-- Opening Marker --
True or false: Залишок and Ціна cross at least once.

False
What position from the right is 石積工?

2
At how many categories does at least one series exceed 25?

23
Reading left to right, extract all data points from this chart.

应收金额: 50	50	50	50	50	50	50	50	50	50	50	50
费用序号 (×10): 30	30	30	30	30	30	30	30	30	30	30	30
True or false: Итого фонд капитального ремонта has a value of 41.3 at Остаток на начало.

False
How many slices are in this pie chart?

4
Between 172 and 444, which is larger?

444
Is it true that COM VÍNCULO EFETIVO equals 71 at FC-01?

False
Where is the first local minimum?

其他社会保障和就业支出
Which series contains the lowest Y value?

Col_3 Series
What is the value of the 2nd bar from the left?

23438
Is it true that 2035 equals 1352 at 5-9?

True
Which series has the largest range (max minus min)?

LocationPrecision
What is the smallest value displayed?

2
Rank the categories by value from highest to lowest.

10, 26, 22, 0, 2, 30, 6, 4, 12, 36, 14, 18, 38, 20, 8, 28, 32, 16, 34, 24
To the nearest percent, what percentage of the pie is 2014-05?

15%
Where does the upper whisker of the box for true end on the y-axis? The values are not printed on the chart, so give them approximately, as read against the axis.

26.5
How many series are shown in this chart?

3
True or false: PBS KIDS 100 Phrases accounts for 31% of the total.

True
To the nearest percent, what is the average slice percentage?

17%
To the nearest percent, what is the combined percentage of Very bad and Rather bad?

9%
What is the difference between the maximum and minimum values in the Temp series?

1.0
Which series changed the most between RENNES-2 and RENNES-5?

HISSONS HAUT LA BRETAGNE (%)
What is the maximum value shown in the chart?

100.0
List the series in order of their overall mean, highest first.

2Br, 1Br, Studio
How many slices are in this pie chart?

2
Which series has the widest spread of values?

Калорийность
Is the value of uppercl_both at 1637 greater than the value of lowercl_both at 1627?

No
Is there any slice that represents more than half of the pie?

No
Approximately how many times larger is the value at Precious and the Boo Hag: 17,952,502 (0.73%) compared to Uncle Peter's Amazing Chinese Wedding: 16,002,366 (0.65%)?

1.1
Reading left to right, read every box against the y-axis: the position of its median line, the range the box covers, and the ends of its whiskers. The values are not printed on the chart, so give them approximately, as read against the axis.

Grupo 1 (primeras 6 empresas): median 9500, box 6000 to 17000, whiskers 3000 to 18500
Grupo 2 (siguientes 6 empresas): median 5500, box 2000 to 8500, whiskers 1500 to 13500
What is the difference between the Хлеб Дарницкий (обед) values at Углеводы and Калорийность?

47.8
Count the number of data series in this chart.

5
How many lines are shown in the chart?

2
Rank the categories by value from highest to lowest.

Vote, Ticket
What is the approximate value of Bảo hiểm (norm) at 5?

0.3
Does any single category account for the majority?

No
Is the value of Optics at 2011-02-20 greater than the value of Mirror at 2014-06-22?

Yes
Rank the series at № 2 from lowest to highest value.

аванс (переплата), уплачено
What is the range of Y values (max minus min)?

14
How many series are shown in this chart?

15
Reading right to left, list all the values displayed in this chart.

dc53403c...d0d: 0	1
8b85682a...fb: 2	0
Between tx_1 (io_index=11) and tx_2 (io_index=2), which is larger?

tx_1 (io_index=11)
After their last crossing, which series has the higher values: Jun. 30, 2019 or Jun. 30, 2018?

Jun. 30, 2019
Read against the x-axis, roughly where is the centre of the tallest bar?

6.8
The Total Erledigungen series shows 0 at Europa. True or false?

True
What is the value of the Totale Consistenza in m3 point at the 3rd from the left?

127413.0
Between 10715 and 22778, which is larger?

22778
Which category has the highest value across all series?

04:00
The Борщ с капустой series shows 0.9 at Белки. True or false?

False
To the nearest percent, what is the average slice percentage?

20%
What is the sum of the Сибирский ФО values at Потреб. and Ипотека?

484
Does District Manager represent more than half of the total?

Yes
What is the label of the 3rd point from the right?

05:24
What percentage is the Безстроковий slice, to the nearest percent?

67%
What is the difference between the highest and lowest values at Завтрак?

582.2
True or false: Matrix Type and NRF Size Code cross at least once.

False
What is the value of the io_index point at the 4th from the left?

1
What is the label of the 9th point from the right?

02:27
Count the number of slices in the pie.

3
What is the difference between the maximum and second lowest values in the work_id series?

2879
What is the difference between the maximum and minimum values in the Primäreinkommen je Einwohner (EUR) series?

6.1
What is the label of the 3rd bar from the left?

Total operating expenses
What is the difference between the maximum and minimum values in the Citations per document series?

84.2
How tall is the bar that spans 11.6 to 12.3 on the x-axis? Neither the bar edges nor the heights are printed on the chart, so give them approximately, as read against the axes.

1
-- Closing Marker --
**Problem:**
Lay out every line of the records above as a Markdown table with the columns Row and Line, numbering the rows in order and leaving out blank lines.

**Result:**
| Row | Line |
|---|---|
| 1 | True or false: Залишок and Ціна cross at least once. |
| 2 | False |
| 3 | What position from the right is 石積工? |
| 4 | 2 |
| 5 | At how many categories does at least one series exceed 25? |
| 6 | 23 |
| 7 | Reading left to right, extract all data points from this chart. |
| 8 | 应收金额: 50	50	50	50	50	50	50	50	50	50	50	50 |
| 9 | 费用序号 (×10): 30	30	30	30	30	30	30	30	30	30	30	30 |
| 10 | True or false: Итого фонд капитального ремонта has a value of 41.3 at Остаток на начало. |
| 11 | False |
| 12 | How many slices are in this pie chart? |
| 13 | 4 |
| 14 | Between 172 and 444, which is larger? |
| 15 | 444 |
| 16 | Is it true that COM VÍNCULO EFETIVO equals 71 at FC-01? |
| 17 | False |
| 18 | Where is the first local minimum? |
| 19 | 其他社会保障和就业支出 |
| 20 | Which series contains the lowest Y value? |
| 21 | Col_3 Series |
| 22 | What is the value of the 2nd bar from the left? |
| 23 | 23438 |
| 24 | Is it true that 2035 equals 1352 at 5-9? |
| 25 | True |
| 26 | Which series has the largest range (max minus min)? |
| 27 | LocationPrecision |
| 28 | What is the smallest value displayed? |
| 29 | 2 |
| 30 | Rank the categories by value from highest to lowest. |
| 31 | 10, 26, 22, 0, 2, 30, 6, 4, 12, 36, 14, 18, 38, 20, 8, 28, 32, 16, 34, 24 |
| 32 | To the nearest percent, what percentage of the pie is 2014-05? |
| 33 | 15% |
| 34 | Where does the upper whisker of the box for true end on the y-axis? The values are not printed on the chart, so give them approximately, as read against the axis. |
| 35 | 26.5 |
| 36 | How many series are shown in this chart? |
| 37 | 3 |
| 38 | True or false: PBS KIDS 100 Phrases accounts for 31% of the total. |
| 39 | True |
| 40 | To the nearest percent, what is the average slice percentage? |
| 41 | 17% |
| 42 | To the nearest percent, what is the combined percentage of Very bad and Rather bad? |
| 43 | 9% |
| 44 | What is the difference between the maximum and minimum values in the Temp series? |
| 45 | 1.0 |
| 46 | Which series changed the most between RENNES-2 and RENNES-5? |
| 47 | HISSONS HAUT LA BRETAGNE (%) |
| 48 | What is the maximum value shown in the chart? |
| 49 | 100.0 |
| 50 | List the series in order of their overall mean, highest first. |
| 51 | 2Br, 1Br, Studio |
| 52 | How many slices are in this pie chart? |
| 53 | 2 |
| 54 | Which series has the widest spread of values? |
| 55 | Калорийность |
| 56 | Is the value of uppercl_both at 1637 greater than the value of lowercl_both at 1627? |
| 57 | No |
| 58 | Is there any slice that represents more than half of the pie? |
| 59 | No |
| 60 | Approximately how many times larger is the value at Precious and the Boo Hag: 17,952,502 (0.73%) compared to Uncle Peter's Amazing Chinese Wedding: 16,002,366 (0.65%)? |
| 61 | 1.1 |
| 62 | Reading left to right, read every box against the y-axis: the position of its median line, the range the box covers, and the ends of its whiskers. The values are not printed on the chart, so give them approximately, as read against the axis. |
| 63 | Grupo 1 (primeras 6 empresas): median 9500, box 6000 to 17000, whiskers 3000 to 18500 |
| 64 | Grupo 2 (siguientes 6 empresas): median 5500, box 2000 to 8500, whiskers 1500 to 13500 |
| 65 | What is the difference between the Хлеб Дарницкий (обед) values at Углеводы and Калорийность? |
| 66 | 47.8 |
| 67 | Count the number of data series in this chart. |
| 68 | 5 |
| 69 | How many lines are shown in the chart? |
| 70 | 2 |
| 71 | Rank the categories by value from highest to lowest. |
| 72 | Vote, Ticket |
| 73 | What is the approximate value of Bảo hiểm (norm) at 5? |
| 74 | 0.3 |
| 75 | Does any single category account for the majority? |
| 76 | No |
| 77 | Is the value of Optics at 2011-02-20 greater than the value of Mirror at 2014-06-22? |
| 78 | Yes |
| 79 | Rank the series at № 2 from lowest to highest value. |
| 80 | аванс (переплата), уплачено |
| 81 | What is the range of Y values (max minus min)? |
| 82 | 14 |
| 83 | How many series are shown in this chart? |
| 84 | 15 |
| 85 | Reading right to left, list all the values displayed in this chart. |
| 86 | dc53403c...d0d: 0	1 |
| 87 | 8b85682a...fb: 2	0 |
| 88 | Between tx_1 (io_index=11) and tx_2 (io_index=2), which is larger? |
| 89 | tx_1 (io_index=11) |
| 90 | After their last crossing, which series has the higher values: Jun. 30, 2019 or Jun. 30, 2018? |
| 91 | Jun. 30, 2019 |
| 92 | Read against the x-axis, roughly where is the centre of the tallest bar? |
| 93 | 6.8 |
| 94 | The Total Erledigungen series shows 0 at Europa. True or false? |
| 95 | True |
| 96 | What is the value of the Totale Consistenza in m3 point at the 3rd from the left? |
| 97 | 127413.0 |
| 98 | Between 10715 and 22778, which is larger? |
| 99 | 22778 |
| 100 | Which category has the highest value across all series? |
| 101 | 04:00 |
| 102 | The Борщ с капустой series shows 0.9 at Белки. True or false? |
| 103 | False |
| 104 | To the nearest percent, what is the average slice percentage? |
| 105 | 20% |
| 106 | What is the sum of the Сибирский ФО values at Потреб. and Ипотека? |
| 107 | 484 |
| 108 | Does District Manager represent more than half of the total? |
| 109 | Yes |
| 110 | What is the label of the 3rd point from the right? |
| 111 | 05:24 |
| 112 | What percentage is the Безстроковий slice, to the nearest percent? |
| 113 | 67% |
| 114 | What is the difference between the highest and lowest values at Завтрак? |
| 115 | 582.2 |
| 116 | True or false: Matrix Type and NRF Size Code cross at least once. |
| 117 | False |
| 118 | What is the value of the io_index point at the 4th from the left? |
| 119 | 1 |
| 120 | What is the label of the 9th point from the right? |
| 121 | 02:27 |
| 122 | Count the number of slices in the pie. |
| 123 | 3 |
| 124 | What is the difference between the maximum and second lowest values in the work_id series? |
| 125 | 2879 |
| 126 | What is the difference between the maximum and minimum values in the Primäreinkommen je Einwohner (EUR) series? |
| 127 | 6.1 |
| 128 | What is the label of the 3rd bar from the left? |
| 129 | Total operating expenses |
| 130 | What is the difference between the maximum and minimum values in the Citations per document series? |
| 131 | 84.2 |
| 132 | How tall is the bar that spans 11.6 to 12.3 on the x-axis? Neither the bar edges nor the heights are printed on the chart, so give them approximately, as read against the axes. |
| 133 | 1 |